Repository files navigation

The history of publishing delays

Here, we explore the history of scientific publishing delays. The findings from the analysis are discussed in a blog post by Daniel Himmelstein and feature in Nature News.

Delays are calculated from publisher-deposited PubMed history dates. Only journal articles published between 1960 and 2015 are included. Specifically, two delay types are calculated:

  • acceptance delay — the number of days from receival to acceptance
  • publication delay — the number of days from acceptance to online publication

Execution and notebooks

To re-execute the analysis, run the following notebooks in the following order:

  1. eutilities.ipynb (python): Use PubMed's EUtility API to retrieve the list of relevant IDs using ESearch and article summaries using ESummary.
  2. process-esummary.ipynb (python): Extract history dates from the ESummary XML output.
  3. extract-delays.ipynb (R): Calculate acceptance and publications delays from the PubMed history dates.
  4. process-nlm-catalog.ipynb (python): Download and process the NLM Catalog which contains the journals indexed by PubMed.
  5. visualize-history.ipynb (R): Plot historical delays and export several TSV summaries of the dataset.
  6. webapp.ipynb (python): Create JSON files used to initialize the select2 journal selection for the blog post.

Datasets

The following data files are generated during execution:

  1. pubmed-journals.tsv: a dataframe of the NLM Catalog (journals in PubMed)
  2. history-dates.tsv.bz2: a dataframe with all history dates extracted from the PubMed XML
  3. delays.tsv.gz: a dataframe of all acceptance and publication delays
  4. journal-summaries.tsv: a dataframe of summarizing delays for each journal
  5. yearly-summaries.tsv: a dataframe of summarizing delays for each year
  6. yearly-percentiles.tsv: a dataframe of delay percentiles for each year
  7. slopes.tsv: a dataframe journal-specific delay slopes (Δ days of delay per year)

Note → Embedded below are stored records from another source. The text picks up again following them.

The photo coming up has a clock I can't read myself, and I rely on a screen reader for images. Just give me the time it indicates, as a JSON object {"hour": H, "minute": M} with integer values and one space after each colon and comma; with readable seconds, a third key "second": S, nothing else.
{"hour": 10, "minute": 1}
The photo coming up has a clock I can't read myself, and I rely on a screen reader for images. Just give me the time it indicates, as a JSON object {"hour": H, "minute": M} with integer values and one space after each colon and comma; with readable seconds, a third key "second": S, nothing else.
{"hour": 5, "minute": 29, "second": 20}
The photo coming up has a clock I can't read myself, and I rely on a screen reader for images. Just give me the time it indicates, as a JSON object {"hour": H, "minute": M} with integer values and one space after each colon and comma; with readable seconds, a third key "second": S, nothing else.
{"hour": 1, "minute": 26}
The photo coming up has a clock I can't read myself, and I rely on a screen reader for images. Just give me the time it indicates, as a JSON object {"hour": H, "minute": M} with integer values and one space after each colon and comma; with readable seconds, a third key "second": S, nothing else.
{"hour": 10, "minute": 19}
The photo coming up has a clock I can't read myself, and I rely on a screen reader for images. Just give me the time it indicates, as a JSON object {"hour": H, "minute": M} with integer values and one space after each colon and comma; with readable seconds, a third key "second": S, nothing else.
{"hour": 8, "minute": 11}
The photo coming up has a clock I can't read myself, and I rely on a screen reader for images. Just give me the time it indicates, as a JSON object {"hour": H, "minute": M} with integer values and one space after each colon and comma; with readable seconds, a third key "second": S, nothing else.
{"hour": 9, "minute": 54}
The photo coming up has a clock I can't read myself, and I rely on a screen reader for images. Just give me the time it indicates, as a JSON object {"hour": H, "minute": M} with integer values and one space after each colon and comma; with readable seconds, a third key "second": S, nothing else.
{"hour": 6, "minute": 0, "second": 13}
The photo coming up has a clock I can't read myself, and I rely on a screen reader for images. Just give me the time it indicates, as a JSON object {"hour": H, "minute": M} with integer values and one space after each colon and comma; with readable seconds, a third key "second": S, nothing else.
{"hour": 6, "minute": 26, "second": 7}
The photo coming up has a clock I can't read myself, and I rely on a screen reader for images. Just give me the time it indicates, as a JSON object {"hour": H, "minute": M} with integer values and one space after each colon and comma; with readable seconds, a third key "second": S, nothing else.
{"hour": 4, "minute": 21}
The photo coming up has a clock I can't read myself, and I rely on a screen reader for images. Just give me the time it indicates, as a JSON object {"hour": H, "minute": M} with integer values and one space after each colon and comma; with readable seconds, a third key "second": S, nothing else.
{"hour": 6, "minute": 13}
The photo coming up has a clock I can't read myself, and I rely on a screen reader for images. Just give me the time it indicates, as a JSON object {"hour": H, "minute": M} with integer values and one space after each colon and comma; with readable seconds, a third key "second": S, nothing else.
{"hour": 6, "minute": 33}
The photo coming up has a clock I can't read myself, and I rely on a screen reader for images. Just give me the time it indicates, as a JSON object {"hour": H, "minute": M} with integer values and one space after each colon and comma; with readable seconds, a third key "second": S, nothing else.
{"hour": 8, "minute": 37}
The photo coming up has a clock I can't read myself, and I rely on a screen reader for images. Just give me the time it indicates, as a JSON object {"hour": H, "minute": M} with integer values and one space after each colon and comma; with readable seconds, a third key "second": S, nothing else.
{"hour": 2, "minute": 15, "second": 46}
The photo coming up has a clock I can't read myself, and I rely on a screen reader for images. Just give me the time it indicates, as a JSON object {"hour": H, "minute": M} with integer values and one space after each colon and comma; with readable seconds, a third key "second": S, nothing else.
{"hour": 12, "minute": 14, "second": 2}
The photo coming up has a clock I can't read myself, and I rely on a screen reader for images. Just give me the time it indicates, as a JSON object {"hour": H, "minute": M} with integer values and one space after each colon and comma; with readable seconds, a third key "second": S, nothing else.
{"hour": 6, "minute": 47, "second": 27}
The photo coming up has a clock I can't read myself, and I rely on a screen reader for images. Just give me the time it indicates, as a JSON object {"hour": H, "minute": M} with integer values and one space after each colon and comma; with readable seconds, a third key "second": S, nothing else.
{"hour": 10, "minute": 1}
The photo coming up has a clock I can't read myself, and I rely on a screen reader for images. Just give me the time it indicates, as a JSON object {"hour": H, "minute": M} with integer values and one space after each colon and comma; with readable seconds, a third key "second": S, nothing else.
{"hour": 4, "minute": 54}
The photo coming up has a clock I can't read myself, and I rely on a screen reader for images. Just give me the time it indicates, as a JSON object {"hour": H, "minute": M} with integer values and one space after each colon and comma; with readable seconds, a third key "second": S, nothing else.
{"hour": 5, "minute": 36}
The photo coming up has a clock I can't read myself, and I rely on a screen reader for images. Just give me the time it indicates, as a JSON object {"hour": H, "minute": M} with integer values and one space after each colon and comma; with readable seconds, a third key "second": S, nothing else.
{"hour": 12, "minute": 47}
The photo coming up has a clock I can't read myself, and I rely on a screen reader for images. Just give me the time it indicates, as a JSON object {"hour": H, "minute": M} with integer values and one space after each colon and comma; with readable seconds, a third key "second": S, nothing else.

The following data files, generated by eutilities.ipynb, are ignored due to large file size:

  1. download/esearch_journal-articles_1960-2015.tsv.gz with the list of relevant PubMed IDs
  2. download/esummary_journal-articles_1960-2015.xml.bz2 with combined XML output from the ESummary API queries

These files, along with several of the other files listed above, are available via figshare.